REQUIREMENT 1: Copy the passage in the articles of incorporation from "6. This corporation" to "or more offices." word for word.
REQUIREMENT 2: In the articles of incorporation, what is the fewest number of directors the corporation may have?

======== PAGE EXCERPT ========

My oh my oh my!!
ARTICLES OF INCORPORATION
of
Draco Technologies, Inc.
Know all men by these present:
That the undersigned, have this day voluntarily associated ourselves together for the purpose of forming a corporation under and pursuant to the provisions of Nevada Revised Statutes 78.010 to Nevada Revised Statutes 78.090 inclusive, as amended, and certify that
1. The name of this corporation is:
Draco Technologies,Inc.
2. Offices for the transaction of any business of the Corporation, and where meetings of the Board of Directors and of Stockholders may be held, may be established and maintained in any part of the State of Nevada, or in any other state, territory, or possession of the United States.
3. The nature of the business is to engage in any lawful activity.
4. The Capital Stock shall consist of 50,000,000 shares of common stock, .001 par value.
5. The members of the governing board of the corporation shall be styled directors, of which there shall be no less than 2. The directors of this corporation need not be stockholders. The first Board of Directors is James R. Ray, whose address is 16929 Enterprise, Suite 206, Fountain Hills, Arizona 85268 and Michael W. Berg, whose address is 16929 Enterprise, Suite 206 Fountain Hills, Arizona 85268.
6. This corporation shall have perpetual existence.
7. The name and address of each of the incorporators signing these Articles of Incorporation are as follows:
Michael W. Berg, 16929 Enterprise, Suite 206, Fountain Hills, Arizona 85268
8. This Corporation shall have a president, one or more vice presidents, a secretary, a treasurer and a resident agent, to be chosen by the Board of Directors, any person may hold two or more offices.

======== DATA SECTION ========

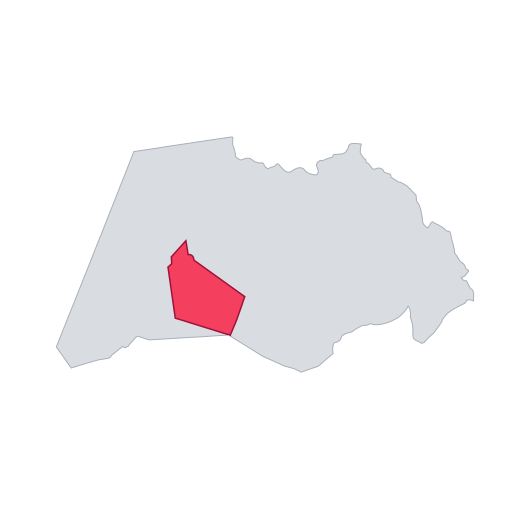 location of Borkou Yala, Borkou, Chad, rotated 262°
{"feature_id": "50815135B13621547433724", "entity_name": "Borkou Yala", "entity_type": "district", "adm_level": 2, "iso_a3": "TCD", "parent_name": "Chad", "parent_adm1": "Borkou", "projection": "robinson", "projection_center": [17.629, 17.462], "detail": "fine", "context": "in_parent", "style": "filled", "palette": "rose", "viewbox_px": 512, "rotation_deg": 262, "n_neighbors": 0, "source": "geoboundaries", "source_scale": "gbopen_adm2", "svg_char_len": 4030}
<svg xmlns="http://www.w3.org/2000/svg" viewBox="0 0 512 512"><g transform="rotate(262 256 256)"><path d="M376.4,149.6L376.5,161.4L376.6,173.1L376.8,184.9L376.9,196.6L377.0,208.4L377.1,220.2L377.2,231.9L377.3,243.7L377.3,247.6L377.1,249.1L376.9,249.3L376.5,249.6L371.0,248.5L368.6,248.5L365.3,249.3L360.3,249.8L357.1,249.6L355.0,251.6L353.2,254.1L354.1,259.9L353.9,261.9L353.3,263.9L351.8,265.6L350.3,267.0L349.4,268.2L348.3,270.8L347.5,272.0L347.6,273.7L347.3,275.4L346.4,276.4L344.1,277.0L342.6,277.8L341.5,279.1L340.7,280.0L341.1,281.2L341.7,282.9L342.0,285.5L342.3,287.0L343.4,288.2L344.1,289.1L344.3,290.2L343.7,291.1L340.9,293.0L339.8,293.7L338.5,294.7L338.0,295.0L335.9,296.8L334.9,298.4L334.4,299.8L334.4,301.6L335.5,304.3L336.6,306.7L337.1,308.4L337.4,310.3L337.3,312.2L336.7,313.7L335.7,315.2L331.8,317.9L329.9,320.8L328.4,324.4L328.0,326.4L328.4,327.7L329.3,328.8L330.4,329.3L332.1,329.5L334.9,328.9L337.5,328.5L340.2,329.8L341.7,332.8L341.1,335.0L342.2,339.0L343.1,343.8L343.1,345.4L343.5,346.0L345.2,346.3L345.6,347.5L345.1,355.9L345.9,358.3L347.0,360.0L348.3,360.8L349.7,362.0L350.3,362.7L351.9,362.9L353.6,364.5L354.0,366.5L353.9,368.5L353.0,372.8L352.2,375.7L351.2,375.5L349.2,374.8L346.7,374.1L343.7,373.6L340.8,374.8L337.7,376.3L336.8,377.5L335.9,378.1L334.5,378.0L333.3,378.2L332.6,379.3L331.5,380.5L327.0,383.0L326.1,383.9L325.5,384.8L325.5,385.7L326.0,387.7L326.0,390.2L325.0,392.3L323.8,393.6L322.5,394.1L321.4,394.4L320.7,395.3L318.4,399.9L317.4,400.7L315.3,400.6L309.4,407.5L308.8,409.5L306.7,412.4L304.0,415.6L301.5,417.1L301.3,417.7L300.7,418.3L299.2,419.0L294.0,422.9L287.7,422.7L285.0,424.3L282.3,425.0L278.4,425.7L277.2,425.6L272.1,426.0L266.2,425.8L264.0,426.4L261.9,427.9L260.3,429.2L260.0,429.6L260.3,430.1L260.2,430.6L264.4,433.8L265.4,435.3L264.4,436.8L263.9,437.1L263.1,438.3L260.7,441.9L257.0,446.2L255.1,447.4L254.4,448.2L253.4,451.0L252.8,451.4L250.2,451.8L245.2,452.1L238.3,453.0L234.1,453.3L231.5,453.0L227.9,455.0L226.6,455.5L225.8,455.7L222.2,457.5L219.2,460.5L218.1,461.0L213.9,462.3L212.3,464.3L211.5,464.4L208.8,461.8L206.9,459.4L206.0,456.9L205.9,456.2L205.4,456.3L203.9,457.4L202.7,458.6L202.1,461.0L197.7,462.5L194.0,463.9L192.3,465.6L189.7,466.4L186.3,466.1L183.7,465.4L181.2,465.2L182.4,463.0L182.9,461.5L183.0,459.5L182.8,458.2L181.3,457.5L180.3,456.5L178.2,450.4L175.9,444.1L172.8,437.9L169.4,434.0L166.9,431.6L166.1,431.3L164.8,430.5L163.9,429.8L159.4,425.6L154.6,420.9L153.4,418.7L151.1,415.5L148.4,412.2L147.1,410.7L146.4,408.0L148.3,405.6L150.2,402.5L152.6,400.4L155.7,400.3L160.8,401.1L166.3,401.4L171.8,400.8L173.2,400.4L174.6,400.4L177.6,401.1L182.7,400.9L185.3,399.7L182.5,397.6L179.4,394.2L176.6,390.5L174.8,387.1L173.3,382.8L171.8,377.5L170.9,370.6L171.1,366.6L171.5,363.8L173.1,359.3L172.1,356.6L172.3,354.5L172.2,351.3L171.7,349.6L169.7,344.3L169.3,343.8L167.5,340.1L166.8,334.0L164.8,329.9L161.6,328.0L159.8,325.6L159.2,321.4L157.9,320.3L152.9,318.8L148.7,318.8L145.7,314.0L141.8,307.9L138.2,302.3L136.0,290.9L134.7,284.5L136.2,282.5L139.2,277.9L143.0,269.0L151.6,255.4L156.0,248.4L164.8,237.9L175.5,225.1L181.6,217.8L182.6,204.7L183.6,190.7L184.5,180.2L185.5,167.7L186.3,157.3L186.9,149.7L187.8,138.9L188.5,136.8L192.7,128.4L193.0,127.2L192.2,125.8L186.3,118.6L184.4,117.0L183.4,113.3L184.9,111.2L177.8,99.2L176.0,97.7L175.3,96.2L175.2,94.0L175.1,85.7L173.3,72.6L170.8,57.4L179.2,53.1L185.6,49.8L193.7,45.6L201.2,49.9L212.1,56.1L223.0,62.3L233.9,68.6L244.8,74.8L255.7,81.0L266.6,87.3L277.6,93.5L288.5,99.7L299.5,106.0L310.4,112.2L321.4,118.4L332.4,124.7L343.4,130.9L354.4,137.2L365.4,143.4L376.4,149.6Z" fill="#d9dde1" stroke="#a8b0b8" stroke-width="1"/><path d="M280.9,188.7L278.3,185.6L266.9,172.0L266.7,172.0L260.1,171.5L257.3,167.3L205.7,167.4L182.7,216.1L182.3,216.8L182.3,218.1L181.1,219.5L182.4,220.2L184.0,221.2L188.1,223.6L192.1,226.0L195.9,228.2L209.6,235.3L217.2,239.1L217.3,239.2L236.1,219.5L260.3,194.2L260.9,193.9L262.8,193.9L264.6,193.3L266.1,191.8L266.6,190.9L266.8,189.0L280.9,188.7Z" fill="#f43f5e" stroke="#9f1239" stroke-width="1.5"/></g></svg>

========

TASK RESPONSE 1:
6. This corporation shall have perpetual existence.
7. The name and address of each of the incorporators signing these Articles of Incorporation are as follows:
Michael W. Berg, 16929 Enterprise, Suite 206, Fountain Hills, Arizona 85268
8. This Corporation shall have a president, one or more vice presidents, a secretary, a treasurer and a resident agent, to be chosen by the Board of Directors, any person may hold two or more offices.

TASK RESPONSE 2: No less than 2.